The study uses prospectively obtained incidence of stroke on a population-basis according to the World Health Organization Steps Criteria,[7] using patient-level data. To our knowledge, this is the first population-based study to publish data about hospital admissions for stroke after the spread of COVID-19.

Of particular concern to the present analysis is the integrity of the process of collecting data in a time of a pandemic. The authors reviewed if the same protocols were being undertaken and found no changes in the number of staff or routine of data collection. There was also no change in official referral pathways of patients with suspected stroke or other severe illness. However, it is unknown if some doctors have individually chosen to stop referring patients to hospitals. Additional cases of patients with stroke may enter the registry from death certificates or ambulatory cases, but those cases were not included in the present analysis.

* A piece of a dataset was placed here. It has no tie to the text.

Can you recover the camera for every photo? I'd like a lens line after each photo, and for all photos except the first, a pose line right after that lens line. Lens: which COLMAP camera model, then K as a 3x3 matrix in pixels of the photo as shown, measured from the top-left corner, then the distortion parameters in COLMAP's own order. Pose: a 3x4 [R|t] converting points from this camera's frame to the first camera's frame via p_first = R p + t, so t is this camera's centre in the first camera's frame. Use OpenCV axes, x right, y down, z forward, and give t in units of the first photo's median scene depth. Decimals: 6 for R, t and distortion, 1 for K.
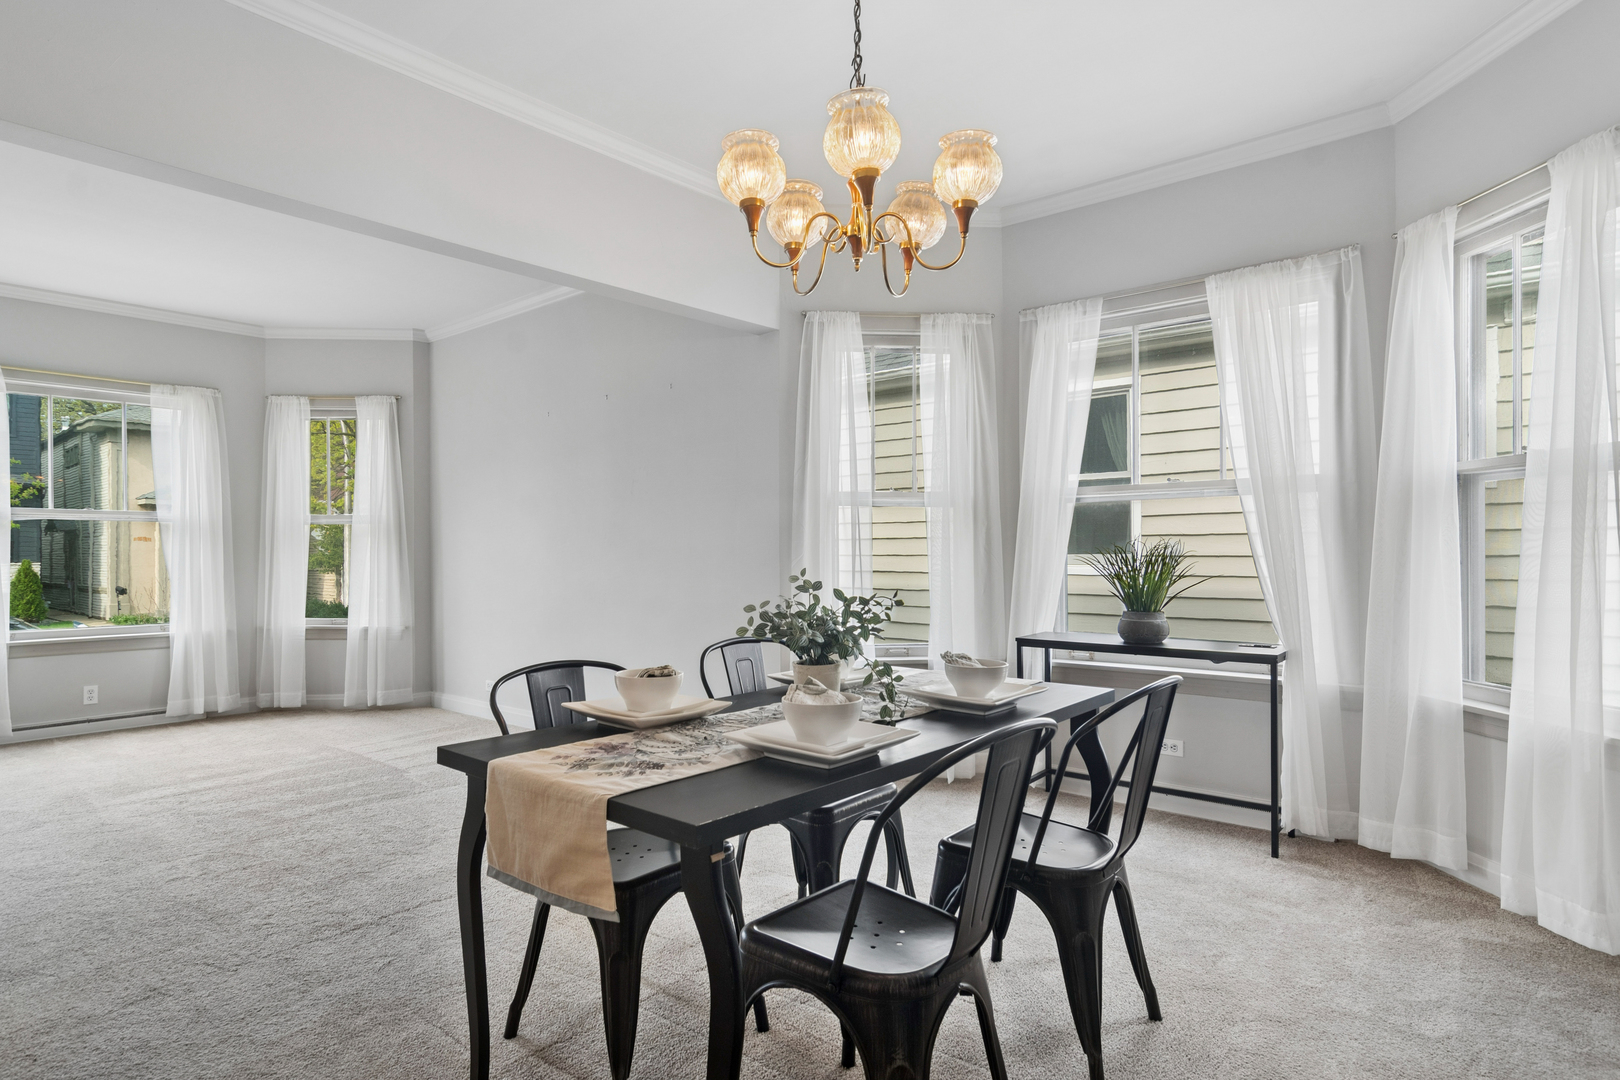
lens RADIAL K [[883.4, 0, 808.9], [0, 883.4, 536.5], [0, 0, 1]] dist [-0.000181, 0.000862]
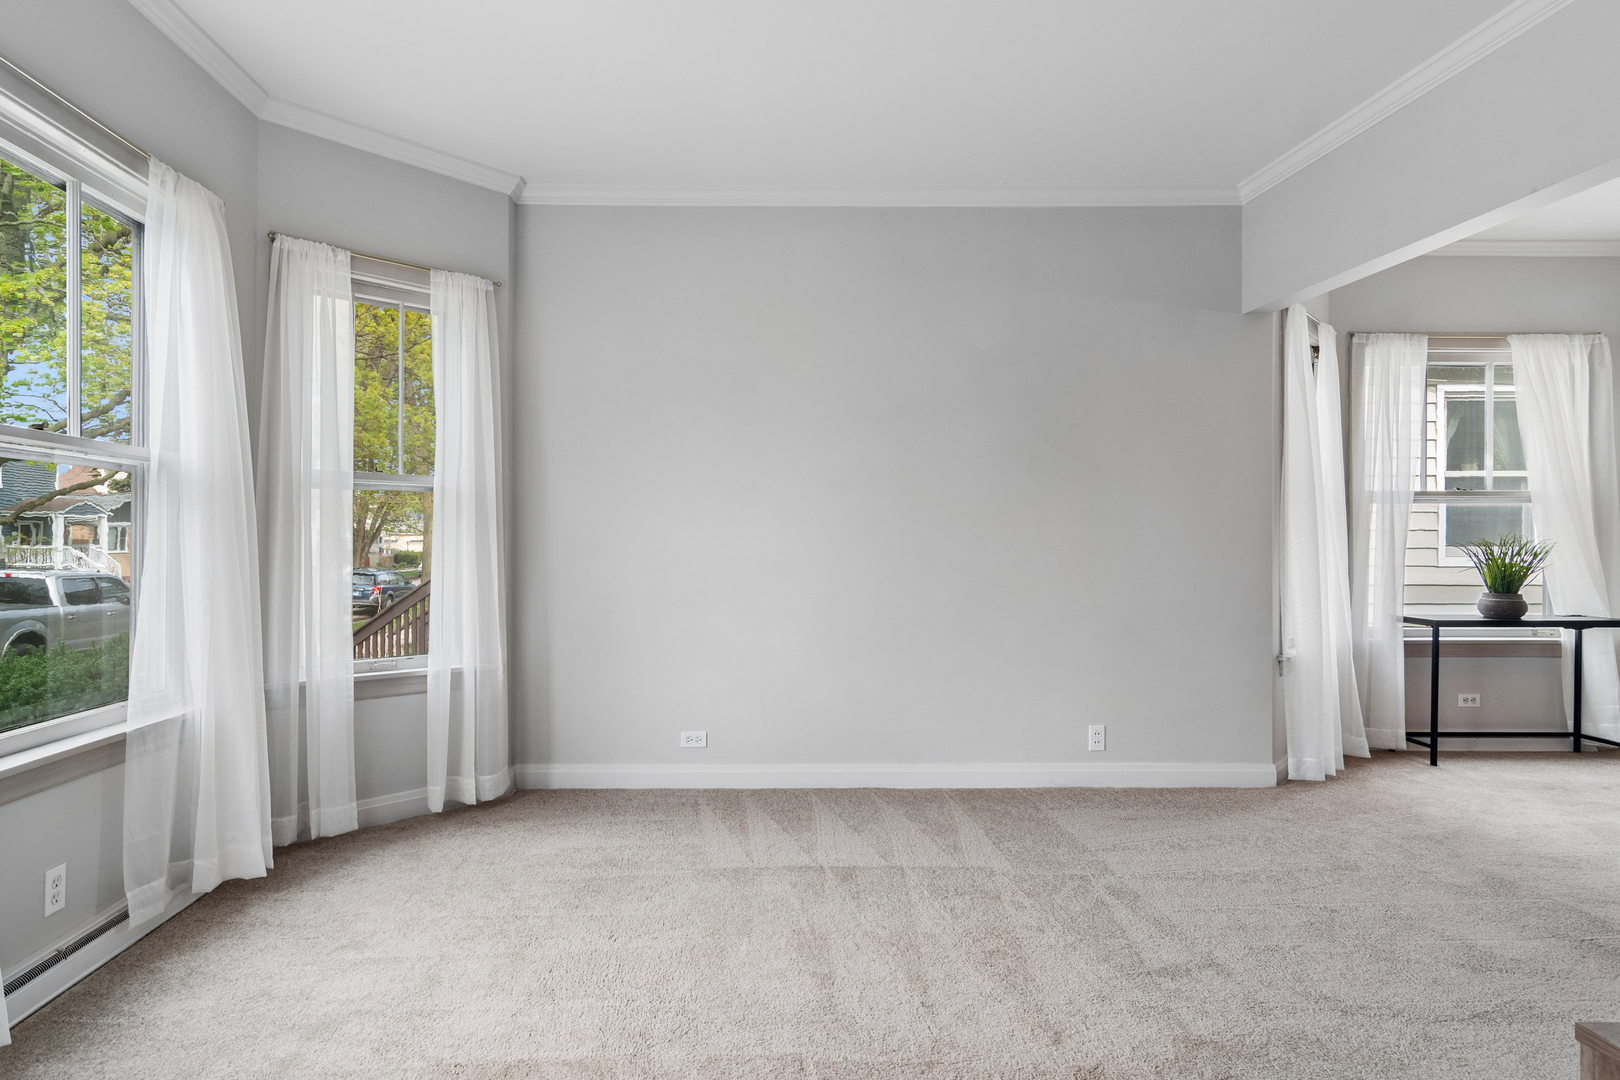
lens RADIAL K [[883.4, 0, 808.9], [0, 883.4, 536.5], [0, 0, 1]] dist [-0.000181, 0.000862]
pose [[0.757053, 0.008579, 0.653297, -0.709468], [-0.016615, 0.999843, 0.006125, 0.007890], [-0.653142, -0.015491, 0.757077, 0.407303]]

The article is unable to demonstrate how epidemiological data evolve months after the spread of COVID-19. The authors are highly concerned about the long-term consequences of the pandemic in stroke. Changes in the healthcare system such as a reduction in GP visits, the suspension of patients' groups for managing hypertension, smoking, and diabetes mellitus, a reduction of 16% in beds in the stroke unit, and a decrease in the number of staffs may have consequences observed in the following months to years. Also, it was not possible to demonstrate the impacts of stroke directly related to COVID-19 since no case of stroke with COVID-19 was detected in the city.


The onset of COVID-19 was correlated with a reduction in hospital admissions for stroke in patients with less severe presentations. A rapid reorganization of stroke-care networks is necessary to reduce collateral damage caused by COVID-19. Particular attention should be given in reassuring the population about the importance of seeking medical assistance in case of symptoms of stroke, even if the presentation is mild or transient.